“Maka layanan kesehatan pun menjadi rentan dan tidak merata. Secara bisnis dan makro, industri kesehatan nasional pun kalah saing, sehingga setiap tahun kita kehilangan devisa sekitar Rp100 triliun dari warga yang berobat ke luar negeri,” jelas John.
RUU Kesehatan, kata John, mempunyai semangat menggenjot jumlah SDM kesehatan, terutama dokter spesialis. Draf regulasi itupun akan menyederhanakan proses pendidikan dokter spesialis yang selama ini berlaku, dari jenjang sarjana kedokteran, Co-Ass selama dua tahun, hingga internship.
Calon dokter spesialis juga diwajibkan mengantongi rekomendasi dari pemerintah daerah setempat dan organisasi profesi.
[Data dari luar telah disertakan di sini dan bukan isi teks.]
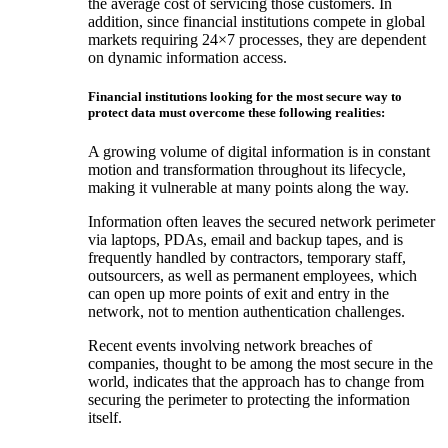
the average cost of servicing those customers. In
addition, since financial institutions compete in global
markets requiring 24×7 processes, they are dependent
on dynamic information access.
Financial institutions looking for the most secure way to
protect data must overcome these following realities:
A growing volume of digital information is in constant
motion and transformation throughout its lifecycle,
making it vulnerable at many points along the way.
Information often leaves the secured network perimeter
via laptops, PDAs, email and backup tapes, and is
frequently handled by contractors, temporary staff,
outsourcers, as well as permanent employees, which
can open up more points of exit and entry in the
network, not to mention authentication challenges.
Recent events involving network breaches of
companies, thought to be among the most secure in the
world, indicates that the approach has to change from
securing the perimeter to protecting the information
itself.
Selanjutnya, mereka juga wajib mengantongi surat tanda register (STR) dan surat izin praktik.
Persoalannya, upaya penyederhanaan ini memicu polemik, karena dianggap mengabaikan organisasi profesi dan bersifat sentralistik di tangan kementerian.
“Saya menilai, perbedaan pendapat ini bisa diselesaikan oleh para pemangku kepentingan dan kebijakan, karena semangatnya sama yakni peningkatan kualitas dan pemerataan layanan kesehatan,” kata John.
Lebih jauh, menurut John, secara fundamental ketersediaan SDM kesehatan terutama para tenaga spesialis berkaitan erat peran sisi hulu pendidikan. Indonesia memiliki 92 Fakultas Kedokteran, hanya 20 di antaranya dilengkapi program spesialis.
Karena itu, lanjutnya, SILO sebagai salah satu lengan Grup Lippo yang menopang sistem kesehatan nasional berkomitmen untuk mengurangi beban pemerintah.
“SDM SILO selalu terhubung dengan institusi pendidikan yang dimiliki UPH sebagai satu Grup Lippo. Kami juga menyediakan berbagai fasilitas yang menunjang lahirnya dokter spesialis, seperti pendirian Mochtar Riady Comprehensive Cancer Center [MRCCC],” katanya.
Pro-kontra lainnya terkait RUU Kesehatan adalah regulasi terkait Sistem Jaminan Sosial Nasional (SJSN) yang mencakup peranan dan kewenangan BPJS Kesehatan. Menurut John, selain mempertimbangkan dan melibatkan seluruh pihak terkait, baiknya juga mengundang suara dari para pengusaha karena terkait hak dan kewajiban pemberi serta penerima kerja.
“Hampir seluruh pihak menginginkan sistem jaminan sosial yang bisa diandalkan dan berkualitas, ada baiknya juga dilibatkan,” kata John.
Baca Juga: Apapun Caranya, Jamkeswatch Siap Hadang RUU Kesehatan
Sementara itu, SILO yang memiliki jaringan 41 pusat layanan kesehatan sejauh ini telah bekerjasama dengan akses BPJS Kesehatan. “Ini wujud komitmen kami, karena dunia kesehatan tidak sekadar memperhatikan profitabilitas, melainkan pula layanan untuk semua,” kata John.